No, we don't ask people to reveal their gender, and I speculate that we never would. Quite honestly from a security perspective alone, the less we know about you personally, the better we both are. If you think about the principle of least privilege, it makes sense from an information standpoint too.
From a perspective of understanding organizations in general, and how your efforts to attract the most diverse group possible might be panning out, it is useful to know this type of thing. But we don't need to ask you for it when we can do an analysis on a subset of our data where we can be at least 95% certain that we're sure of the user's gender, run reports on how people interact with the site and what seems to make them leave, and then continue iterating based on what we learn.
But that's just a matter of looking at email addresses to see if we can figure out with high certainty if you're a male or female, or seeing if the email is associated with a social profile that indicates gender. But we'd never store this information outside of a temporary table that's used to associate posts to gender instead of posts to users, which is still completely anonymous, and vanishes once the query runs.

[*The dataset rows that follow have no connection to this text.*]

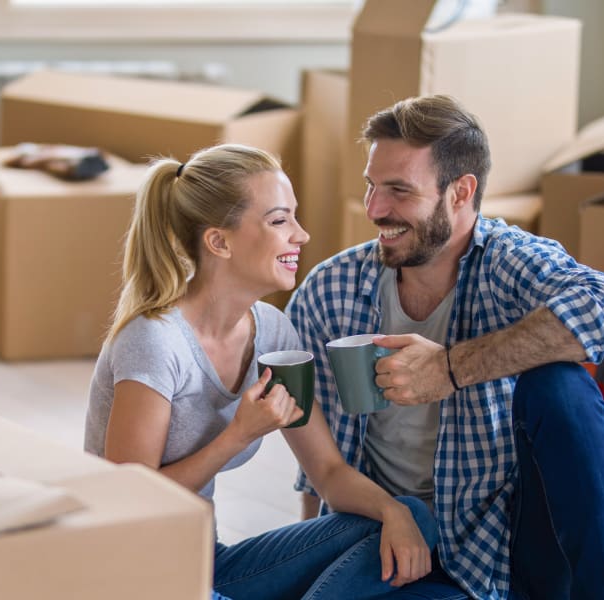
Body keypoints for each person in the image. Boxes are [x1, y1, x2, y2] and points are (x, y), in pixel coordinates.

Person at [287, 94, 604, 600]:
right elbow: (318, 469)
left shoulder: (509, 263)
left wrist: (449, 368)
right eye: (371, 187)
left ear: (460, 191)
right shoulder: (330, 290)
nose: (374, 209)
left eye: (398, 190)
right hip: (392, 543)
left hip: (504, 543)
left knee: (560, 386)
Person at [85, 143, 457, 599]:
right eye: (280, 221)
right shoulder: (155, 340)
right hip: (135, 581)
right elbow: (129, 497)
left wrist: (395, 513)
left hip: (206, 564)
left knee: (408, 516)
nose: (300, 235)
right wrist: (237, 435)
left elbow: (327, 472)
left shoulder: (274, 334)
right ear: (219, 242)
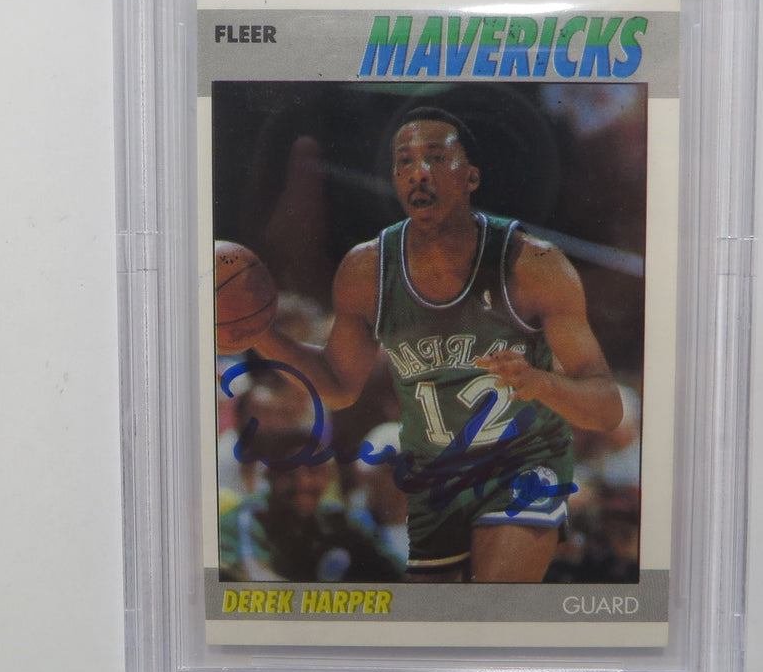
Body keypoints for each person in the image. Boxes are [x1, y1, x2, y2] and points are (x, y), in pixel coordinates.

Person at [251, 107, 623, 582]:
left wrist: (540, 383)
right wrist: (260, 334)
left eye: (435, 157)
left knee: (489, 602)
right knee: (439, 613)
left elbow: (607, 408)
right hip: (435, 478)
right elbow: (339, 387)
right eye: (404, 161)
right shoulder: (366, 270)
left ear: (471, 177)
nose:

And, well, there's the argument that knowing the subset of your users that well might lead to more bias that you were trying to eliminate in the first place. So it's better if the only thing that knows it is a temporary table in the database server, and that it's only your best guess to begin with.

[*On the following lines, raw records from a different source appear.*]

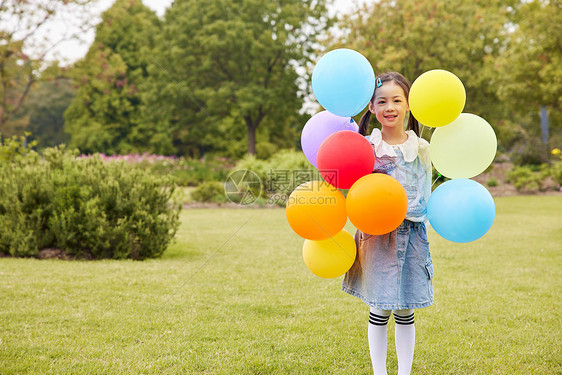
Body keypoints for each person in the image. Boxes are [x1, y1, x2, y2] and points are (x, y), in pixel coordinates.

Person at [341, 72, 434, 375]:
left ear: (409, 105)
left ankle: (404, 373)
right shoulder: (367, 147)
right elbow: (354, 189)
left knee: (406, 308)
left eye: (397, 100)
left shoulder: (420, 148)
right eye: (382, 101)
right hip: (377, 235)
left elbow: (426, 187)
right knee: (379, 308)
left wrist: (424, 221)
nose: (390, 107)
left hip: (412, 233)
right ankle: (379, 372)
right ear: (371, 106)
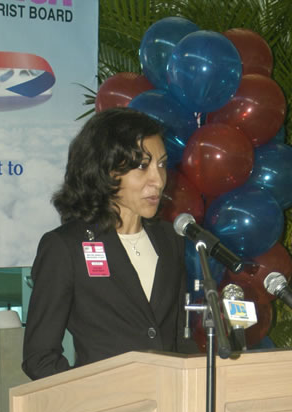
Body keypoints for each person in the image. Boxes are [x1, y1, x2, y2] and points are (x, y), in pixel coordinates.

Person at [22, 108, 188, 380]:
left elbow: (179, 340)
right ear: (106, 171)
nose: (158, 180)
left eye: (161, 164)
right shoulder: (66, 247)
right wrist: (94, 398)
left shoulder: (170, 240)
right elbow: (39, 358)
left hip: (169, 409)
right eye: (142, 166)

But that's just doing research into how you're serving people well, or not so well, and why, and what might make it better. From that research, you can work on broader initiatives such as changes to user experience to encourage or discourage certain behaviors, etc.
What's better is just listening to people that feel unwelcome due to things that people are saying, understanding what those things look like and deciding if you should try to make a change in the user experience (UX / Software), culture (Community Growth) or both.

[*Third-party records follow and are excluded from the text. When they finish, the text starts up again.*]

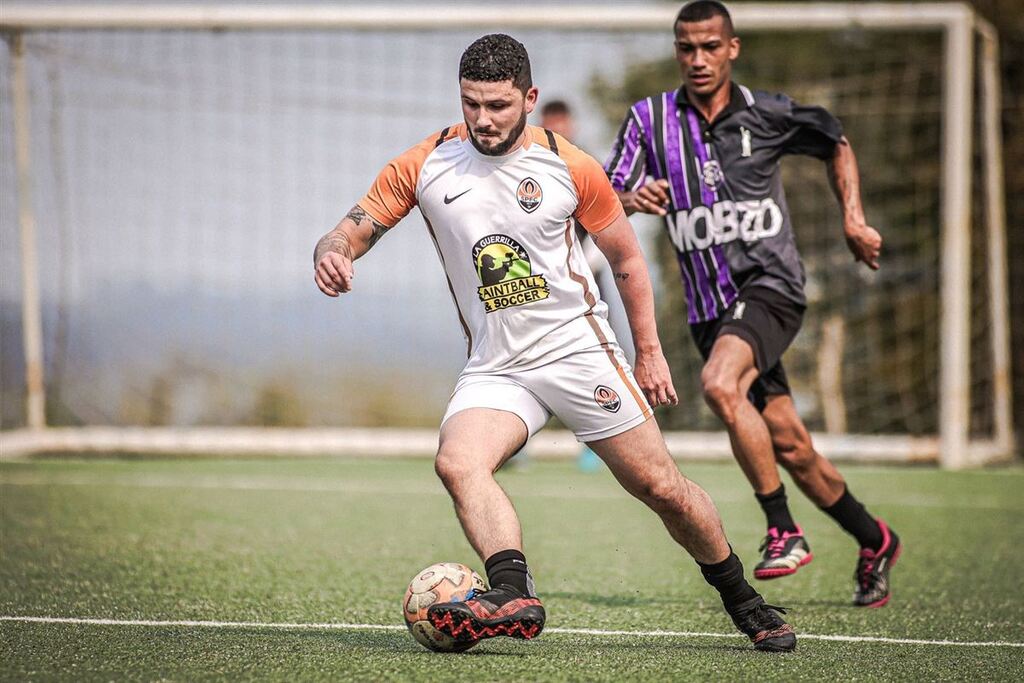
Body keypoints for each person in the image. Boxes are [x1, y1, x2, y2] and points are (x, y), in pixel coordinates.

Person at [314, 33, 796, 651]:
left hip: (578, 351)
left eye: (499, 106)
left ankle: (742, 598)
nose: (484, 120)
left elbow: (625, 258)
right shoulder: (425, 163)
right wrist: (333, 252)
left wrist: (648, 352)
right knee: (457, 462)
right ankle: (512, 590)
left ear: (530, 98)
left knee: (662, 490)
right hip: (496, 365)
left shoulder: (569, 165)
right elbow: (353, 226)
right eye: (471, 104)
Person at [604, 0, 901, 608]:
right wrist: (635, 196)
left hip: (771, 288)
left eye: (710, 46)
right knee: (788, 441)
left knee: (718, 384)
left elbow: (834, 140)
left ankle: (782, 530)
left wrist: (853, 219)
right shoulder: (649, 118)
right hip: (709, 309)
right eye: (687, 48)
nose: (698, 59)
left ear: (731, 48)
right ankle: (875, 538)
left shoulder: (766, 112)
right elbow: (605, 189)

Then, constantly ask these people if it's getting better, staying the same, or getting worse, and adapt.
code like:
if (gender.IsMale()) {
// show something
} else if {
// do something
} else {
// this should never be reached
}
... well you can see that doesn't scale based on engineering principles alone, along with it being a horrible idea. So it's better to look at all of the causes, even those you have zero direct control over, and see what you can do working backwards from there.
And, well, do your diligence by listening and running numbers and finding out what they mean to see if you have a problem. And if you do, or even think you do, work on it before it becomes much bigger than you'd like, which we unfortunately didn't do.